Patriots or Communists? By Cindy Cross
Thousands are gathering on Wall Street in New York City to protest corporate greed, defense spending, and the huge disparity between the middle and upper classes. They claim that their goal is to make a statement to the world that America is now run by corporations—not elected government officials.
Starting out as a small group protesting on Wall Street, it has flourished into a nationwide collective of people of all ages tired of the status quo. One protester in New York held a sign reading, “Our problems stem from our acceptance of this filthy rotten system.”
But right wing pundits such as Sean Hannity have classified these protesters as ‘communists and un-American.’ GOP candidate Herman Cain said of the protesters, “Don’t blame Wall Street, don’t blame the big banks, if you don’t have a job and you’re not rich, blame yourself,” said Cain. “It is not someone’s fault if they succeeded. It is someone’s fault if they failed.”

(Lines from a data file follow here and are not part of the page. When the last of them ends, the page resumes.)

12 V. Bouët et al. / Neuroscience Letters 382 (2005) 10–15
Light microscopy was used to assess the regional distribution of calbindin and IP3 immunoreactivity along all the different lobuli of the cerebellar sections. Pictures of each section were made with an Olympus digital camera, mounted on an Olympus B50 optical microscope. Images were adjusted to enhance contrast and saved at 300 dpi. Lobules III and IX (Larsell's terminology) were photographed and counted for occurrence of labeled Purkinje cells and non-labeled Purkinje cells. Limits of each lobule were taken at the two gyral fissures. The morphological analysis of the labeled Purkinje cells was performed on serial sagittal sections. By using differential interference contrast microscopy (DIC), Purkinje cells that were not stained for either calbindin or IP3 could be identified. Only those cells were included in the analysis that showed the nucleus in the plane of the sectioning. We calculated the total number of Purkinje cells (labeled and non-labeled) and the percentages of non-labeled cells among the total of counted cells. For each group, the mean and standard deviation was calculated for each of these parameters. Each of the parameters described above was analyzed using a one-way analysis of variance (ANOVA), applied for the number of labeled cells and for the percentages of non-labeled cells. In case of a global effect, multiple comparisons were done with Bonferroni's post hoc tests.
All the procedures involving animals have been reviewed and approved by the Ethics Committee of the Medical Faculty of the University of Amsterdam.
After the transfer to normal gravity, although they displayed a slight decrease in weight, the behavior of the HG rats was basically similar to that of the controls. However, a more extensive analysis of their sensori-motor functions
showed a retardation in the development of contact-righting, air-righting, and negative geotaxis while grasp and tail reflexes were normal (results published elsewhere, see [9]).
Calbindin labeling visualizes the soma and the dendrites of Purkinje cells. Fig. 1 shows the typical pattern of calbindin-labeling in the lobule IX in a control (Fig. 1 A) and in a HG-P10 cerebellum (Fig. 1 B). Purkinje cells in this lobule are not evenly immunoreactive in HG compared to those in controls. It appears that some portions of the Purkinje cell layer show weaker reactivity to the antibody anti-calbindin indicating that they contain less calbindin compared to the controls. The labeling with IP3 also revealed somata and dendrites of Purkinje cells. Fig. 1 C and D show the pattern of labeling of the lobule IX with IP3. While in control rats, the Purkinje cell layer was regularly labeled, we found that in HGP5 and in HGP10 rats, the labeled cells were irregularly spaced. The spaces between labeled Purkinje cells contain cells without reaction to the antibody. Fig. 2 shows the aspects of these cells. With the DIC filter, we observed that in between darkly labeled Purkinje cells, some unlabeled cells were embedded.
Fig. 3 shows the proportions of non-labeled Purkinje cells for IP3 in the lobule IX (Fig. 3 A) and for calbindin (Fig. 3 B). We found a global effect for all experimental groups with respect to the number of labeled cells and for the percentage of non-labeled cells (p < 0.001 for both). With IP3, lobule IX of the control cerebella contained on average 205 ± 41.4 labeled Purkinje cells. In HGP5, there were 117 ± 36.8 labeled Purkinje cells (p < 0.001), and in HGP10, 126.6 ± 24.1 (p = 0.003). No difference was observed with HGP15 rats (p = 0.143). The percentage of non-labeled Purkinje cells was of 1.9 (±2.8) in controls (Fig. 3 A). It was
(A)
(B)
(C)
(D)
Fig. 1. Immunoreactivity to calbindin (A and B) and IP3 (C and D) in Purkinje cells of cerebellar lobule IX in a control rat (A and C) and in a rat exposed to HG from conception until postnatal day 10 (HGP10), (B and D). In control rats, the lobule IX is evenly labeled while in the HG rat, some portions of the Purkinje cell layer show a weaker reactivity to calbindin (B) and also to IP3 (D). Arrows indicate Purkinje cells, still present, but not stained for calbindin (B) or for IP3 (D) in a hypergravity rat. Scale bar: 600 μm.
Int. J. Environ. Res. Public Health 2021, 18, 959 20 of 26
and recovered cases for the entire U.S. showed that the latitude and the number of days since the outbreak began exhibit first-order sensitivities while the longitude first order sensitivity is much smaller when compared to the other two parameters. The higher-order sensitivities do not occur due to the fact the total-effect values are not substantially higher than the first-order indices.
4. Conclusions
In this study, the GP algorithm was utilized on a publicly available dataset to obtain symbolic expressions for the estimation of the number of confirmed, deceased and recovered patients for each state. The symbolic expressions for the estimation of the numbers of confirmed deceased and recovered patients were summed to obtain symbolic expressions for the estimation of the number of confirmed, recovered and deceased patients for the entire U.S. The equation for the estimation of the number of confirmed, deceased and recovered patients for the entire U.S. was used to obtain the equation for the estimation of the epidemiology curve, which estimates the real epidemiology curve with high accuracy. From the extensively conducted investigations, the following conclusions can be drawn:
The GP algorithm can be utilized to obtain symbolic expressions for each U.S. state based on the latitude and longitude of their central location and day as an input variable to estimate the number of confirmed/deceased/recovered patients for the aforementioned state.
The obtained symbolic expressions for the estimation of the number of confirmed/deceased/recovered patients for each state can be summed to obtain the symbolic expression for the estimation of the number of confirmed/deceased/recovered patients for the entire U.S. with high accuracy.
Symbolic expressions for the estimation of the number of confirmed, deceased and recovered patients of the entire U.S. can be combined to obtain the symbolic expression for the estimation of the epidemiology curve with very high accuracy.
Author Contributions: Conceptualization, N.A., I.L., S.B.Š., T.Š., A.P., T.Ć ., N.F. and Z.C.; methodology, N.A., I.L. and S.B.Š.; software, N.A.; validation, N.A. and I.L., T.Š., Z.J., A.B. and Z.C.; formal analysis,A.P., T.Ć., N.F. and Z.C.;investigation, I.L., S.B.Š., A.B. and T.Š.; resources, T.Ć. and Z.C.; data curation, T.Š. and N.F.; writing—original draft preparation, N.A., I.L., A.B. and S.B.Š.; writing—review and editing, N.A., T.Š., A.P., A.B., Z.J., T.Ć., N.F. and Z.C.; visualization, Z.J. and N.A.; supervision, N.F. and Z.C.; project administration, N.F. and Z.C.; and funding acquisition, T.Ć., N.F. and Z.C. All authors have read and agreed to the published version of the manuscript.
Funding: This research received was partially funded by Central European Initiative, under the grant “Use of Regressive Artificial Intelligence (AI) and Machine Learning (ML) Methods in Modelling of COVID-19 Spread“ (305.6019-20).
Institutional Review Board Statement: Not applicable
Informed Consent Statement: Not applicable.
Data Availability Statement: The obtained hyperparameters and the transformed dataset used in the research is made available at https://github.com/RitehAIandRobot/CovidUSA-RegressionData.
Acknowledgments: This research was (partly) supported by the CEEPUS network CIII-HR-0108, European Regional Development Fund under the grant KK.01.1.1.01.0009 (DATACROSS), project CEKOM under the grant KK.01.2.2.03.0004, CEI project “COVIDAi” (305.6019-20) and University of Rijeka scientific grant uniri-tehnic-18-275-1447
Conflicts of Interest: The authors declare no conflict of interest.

Earlier this week, Mitt Romney described the protests as “class warfare” and “dangerous.” Romney was quoted as saying, ‘corporations are people too’ during a GOP rally in late summer. If we use Romney’s logic, corporations are a sum of its parts, like a person, with the front line employees being the blood supply; the worker bees who keep the corporation afloat. The accounting and finance department would be the brains and the heart would be the CEO; without a healthy heart beat, the corporation would die. One important part of this ‘person’ is missing, and that would be its soul; the intangible essence of a ‘person.’ Without a soul one would be in a league with a megalomaniac or a sociopath. Most, if not all, serial killers are sociopaths. Using Romney’s logic, corporations are serial killers. They kill people (jobs) without remorse and with impunity. They continue their bloodlust (making money) until they are either caught (fraud), are killed (bankruptcy), or are re-habilitated (government bailout). There are good corporations out there with ‘souls’, companies run by CEOs who care about the blood running through its veins—its employees. But how many are there? So few in fact, that people are protesting in the thousands.
The Occupy Wall Street Movement, as the media is calling it, has spread to other cities throughout the country, including Boston, Chicago, Washington D.C., Seattle, Los Angeles, and San Francisco.
The big question is whether these protesters should be considered communists or patriots? Right wingers call them communists and un-American, while the left-wing calls them patriots looking out for average Americans.
House Democratic leader Nancy Pelosi said of the protesters, “God bless them for their spontaneity. It’s young, it’s spontaneous, it’s focused and it’s going to be effective.”
We shall see how effective they are, and how long the protests will last.